Recorded data
============

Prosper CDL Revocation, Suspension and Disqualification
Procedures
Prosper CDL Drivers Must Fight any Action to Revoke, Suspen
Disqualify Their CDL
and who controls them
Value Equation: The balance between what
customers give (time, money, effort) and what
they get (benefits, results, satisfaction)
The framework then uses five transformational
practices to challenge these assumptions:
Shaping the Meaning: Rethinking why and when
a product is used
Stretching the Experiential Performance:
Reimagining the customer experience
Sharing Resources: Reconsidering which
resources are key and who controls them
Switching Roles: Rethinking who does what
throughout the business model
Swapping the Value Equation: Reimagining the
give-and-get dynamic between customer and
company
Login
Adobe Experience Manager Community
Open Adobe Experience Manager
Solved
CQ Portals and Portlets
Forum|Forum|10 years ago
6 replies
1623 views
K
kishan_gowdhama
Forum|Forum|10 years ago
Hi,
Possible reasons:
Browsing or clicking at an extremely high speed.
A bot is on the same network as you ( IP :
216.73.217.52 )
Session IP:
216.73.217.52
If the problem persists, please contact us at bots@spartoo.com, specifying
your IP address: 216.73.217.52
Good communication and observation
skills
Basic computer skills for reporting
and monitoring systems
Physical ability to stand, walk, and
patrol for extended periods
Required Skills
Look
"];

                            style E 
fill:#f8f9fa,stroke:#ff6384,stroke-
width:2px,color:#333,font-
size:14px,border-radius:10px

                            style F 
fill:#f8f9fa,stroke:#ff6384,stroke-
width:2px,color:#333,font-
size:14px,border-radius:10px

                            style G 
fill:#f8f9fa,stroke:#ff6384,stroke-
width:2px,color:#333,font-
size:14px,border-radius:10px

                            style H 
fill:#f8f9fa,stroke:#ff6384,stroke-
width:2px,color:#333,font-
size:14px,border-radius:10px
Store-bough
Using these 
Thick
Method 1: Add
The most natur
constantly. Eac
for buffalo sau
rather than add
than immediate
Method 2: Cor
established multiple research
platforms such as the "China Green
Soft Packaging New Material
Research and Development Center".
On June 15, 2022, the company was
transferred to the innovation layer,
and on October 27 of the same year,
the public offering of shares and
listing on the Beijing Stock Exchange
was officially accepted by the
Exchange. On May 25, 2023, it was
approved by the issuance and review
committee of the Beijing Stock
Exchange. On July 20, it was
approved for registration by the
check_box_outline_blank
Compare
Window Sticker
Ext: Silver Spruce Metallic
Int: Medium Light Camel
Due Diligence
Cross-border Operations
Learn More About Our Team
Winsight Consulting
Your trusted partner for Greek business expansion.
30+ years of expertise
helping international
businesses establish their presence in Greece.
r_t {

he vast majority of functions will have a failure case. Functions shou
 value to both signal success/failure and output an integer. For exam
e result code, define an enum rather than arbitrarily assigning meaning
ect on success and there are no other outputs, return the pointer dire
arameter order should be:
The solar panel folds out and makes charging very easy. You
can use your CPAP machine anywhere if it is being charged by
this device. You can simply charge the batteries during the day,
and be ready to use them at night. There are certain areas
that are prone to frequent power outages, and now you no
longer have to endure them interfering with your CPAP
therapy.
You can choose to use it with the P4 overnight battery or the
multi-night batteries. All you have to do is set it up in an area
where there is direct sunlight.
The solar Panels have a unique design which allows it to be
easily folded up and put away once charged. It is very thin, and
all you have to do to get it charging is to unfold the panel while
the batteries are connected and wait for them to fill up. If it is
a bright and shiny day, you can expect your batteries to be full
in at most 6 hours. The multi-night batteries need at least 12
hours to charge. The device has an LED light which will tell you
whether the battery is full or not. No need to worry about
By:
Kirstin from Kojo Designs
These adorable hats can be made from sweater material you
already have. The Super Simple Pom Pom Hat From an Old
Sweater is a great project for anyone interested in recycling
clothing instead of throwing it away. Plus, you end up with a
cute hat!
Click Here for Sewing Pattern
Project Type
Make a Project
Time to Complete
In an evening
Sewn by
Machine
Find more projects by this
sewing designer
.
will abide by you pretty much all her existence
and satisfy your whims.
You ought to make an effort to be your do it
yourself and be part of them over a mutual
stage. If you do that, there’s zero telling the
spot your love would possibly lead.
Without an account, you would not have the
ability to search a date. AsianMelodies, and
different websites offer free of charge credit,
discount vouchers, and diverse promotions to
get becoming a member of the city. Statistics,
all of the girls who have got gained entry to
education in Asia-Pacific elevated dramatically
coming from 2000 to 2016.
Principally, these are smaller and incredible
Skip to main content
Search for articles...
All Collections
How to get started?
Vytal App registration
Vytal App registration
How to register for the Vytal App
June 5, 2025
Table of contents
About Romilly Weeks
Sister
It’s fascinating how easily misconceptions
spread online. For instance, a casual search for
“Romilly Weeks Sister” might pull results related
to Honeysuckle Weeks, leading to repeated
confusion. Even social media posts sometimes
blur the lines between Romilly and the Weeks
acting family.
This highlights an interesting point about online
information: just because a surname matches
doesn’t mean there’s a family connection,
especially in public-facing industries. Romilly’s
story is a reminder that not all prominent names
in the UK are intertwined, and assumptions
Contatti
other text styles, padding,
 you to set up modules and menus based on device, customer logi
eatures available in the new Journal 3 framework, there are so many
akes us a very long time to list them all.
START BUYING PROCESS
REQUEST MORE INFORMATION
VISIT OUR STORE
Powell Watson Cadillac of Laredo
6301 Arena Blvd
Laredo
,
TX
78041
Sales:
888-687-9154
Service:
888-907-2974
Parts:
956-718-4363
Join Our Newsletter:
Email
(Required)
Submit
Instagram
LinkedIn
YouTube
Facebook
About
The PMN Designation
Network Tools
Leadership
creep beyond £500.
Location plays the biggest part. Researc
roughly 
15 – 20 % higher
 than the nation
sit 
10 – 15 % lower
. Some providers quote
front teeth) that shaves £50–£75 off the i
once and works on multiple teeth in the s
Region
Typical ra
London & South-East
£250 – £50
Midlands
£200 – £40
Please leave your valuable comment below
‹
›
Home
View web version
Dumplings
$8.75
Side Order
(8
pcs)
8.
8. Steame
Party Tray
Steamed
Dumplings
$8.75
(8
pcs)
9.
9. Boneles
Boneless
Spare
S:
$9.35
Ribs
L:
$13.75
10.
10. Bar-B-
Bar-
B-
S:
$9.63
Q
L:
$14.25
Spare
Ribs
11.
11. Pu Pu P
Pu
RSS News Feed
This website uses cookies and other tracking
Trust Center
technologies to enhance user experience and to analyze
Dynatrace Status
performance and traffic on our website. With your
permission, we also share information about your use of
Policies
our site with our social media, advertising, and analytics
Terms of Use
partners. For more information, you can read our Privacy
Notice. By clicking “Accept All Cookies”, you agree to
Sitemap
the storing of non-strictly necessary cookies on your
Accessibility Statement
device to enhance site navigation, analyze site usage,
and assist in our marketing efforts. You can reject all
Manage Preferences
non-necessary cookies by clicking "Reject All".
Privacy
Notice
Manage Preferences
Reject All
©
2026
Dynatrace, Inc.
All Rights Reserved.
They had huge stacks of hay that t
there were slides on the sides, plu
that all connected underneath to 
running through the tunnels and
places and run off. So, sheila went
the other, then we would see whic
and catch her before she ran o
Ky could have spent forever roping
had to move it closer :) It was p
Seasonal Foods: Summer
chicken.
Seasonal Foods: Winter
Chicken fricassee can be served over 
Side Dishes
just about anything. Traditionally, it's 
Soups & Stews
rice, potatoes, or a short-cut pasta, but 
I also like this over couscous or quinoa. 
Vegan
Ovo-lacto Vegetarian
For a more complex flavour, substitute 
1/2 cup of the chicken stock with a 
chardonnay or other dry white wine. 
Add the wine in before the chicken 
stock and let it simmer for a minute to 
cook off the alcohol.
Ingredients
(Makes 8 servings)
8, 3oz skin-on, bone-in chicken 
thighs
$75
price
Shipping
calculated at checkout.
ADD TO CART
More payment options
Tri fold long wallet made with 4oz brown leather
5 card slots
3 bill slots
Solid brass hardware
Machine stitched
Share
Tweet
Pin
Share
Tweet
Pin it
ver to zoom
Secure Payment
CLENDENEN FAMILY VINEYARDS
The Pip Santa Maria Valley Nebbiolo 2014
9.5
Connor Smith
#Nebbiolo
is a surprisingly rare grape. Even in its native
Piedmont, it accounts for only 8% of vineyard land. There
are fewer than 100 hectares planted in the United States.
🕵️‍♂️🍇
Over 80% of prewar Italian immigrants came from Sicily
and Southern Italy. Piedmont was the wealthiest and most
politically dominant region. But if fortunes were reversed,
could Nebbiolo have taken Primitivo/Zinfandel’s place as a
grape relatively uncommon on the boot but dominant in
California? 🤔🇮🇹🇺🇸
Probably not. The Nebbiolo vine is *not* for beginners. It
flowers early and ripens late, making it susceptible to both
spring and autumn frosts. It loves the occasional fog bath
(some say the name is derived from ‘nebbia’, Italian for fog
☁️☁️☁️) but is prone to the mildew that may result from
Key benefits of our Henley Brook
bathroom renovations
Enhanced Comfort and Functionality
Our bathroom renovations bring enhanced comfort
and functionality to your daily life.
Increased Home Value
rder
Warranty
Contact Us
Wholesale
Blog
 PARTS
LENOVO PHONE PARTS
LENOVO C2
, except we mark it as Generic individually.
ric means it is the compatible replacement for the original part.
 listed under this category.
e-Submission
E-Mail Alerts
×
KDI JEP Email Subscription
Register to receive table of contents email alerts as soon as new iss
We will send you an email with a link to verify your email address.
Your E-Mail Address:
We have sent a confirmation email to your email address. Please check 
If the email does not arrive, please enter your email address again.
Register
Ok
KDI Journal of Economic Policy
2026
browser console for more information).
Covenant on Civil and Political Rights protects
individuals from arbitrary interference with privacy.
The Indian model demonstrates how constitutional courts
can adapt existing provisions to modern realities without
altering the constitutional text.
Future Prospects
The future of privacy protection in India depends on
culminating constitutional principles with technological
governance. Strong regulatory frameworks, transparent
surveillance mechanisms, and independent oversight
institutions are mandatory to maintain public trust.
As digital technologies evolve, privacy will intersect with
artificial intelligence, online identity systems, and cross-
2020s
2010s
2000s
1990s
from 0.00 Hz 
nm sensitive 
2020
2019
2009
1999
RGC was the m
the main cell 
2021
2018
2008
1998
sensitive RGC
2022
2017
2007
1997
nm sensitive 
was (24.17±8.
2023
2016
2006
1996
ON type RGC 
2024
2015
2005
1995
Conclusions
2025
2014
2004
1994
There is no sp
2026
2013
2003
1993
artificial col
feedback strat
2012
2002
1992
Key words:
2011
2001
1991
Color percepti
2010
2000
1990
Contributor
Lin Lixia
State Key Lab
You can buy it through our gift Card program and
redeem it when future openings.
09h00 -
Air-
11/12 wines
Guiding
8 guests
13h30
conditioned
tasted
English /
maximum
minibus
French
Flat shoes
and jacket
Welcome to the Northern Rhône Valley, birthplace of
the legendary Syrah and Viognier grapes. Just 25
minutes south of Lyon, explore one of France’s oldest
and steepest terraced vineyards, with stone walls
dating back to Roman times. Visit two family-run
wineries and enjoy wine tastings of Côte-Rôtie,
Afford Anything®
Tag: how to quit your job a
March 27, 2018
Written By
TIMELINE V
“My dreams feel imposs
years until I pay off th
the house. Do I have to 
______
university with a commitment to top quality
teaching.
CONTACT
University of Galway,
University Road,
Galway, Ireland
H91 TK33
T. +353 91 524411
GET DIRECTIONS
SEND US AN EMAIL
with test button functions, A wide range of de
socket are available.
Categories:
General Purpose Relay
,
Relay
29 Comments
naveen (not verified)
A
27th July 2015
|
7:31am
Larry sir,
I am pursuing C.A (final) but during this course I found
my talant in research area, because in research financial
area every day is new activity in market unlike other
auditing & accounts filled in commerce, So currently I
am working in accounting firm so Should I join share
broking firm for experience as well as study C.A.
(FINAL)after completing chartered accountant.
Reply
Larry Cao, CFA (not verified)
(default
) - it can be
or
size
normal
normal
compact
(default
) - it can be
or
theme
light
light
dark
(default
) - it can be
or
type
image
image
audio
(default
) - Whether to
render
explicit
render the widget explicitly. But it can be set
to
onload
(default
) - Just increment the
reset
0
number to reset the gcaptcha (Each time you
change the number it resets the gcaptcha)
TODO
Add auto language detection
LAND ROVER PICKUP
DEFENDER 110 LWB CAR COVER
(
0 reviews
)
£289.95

============

* WHAT YOU NEED TO DO
Lay out the lines of the data as a numbered list, starting with the first line and going on through the line that contains "Open Adobe Experience Manager". Leave out any blank lines.

* THE ANSWER
1. Prosper CDL Revocation, Suspension and Disqualification
2. Procedures
3. Prosper CDL Drivers Must Fight any Action to Revoke, Suspen
4. Disqualify Their CDL
5. and who controls them
6. Value Equation: The balance between what
7. customers give (time, money, effort) and what
8. they get (benefits, results, satisfaction)
9. The framework then uses five transformational
10. practices to challenge these assumptions:
11. Shaping the Meaning: Rethinking why and when
12. a product is used
13. Stretching the Experiential Performance:
14. Reimagining the customer experience
15. Sharing Resources: Reconsidering which
16. resources are key and who controls them
17. Switching Roles: Rethinking who does what
18. throughout the business model
19. Swapping the Value Equation: Reimagining the
20. give-and-get dynamic between customer and
21. company
22. Login
23. Adobe Experience Manager Community
24. Open Adobe Experience Manager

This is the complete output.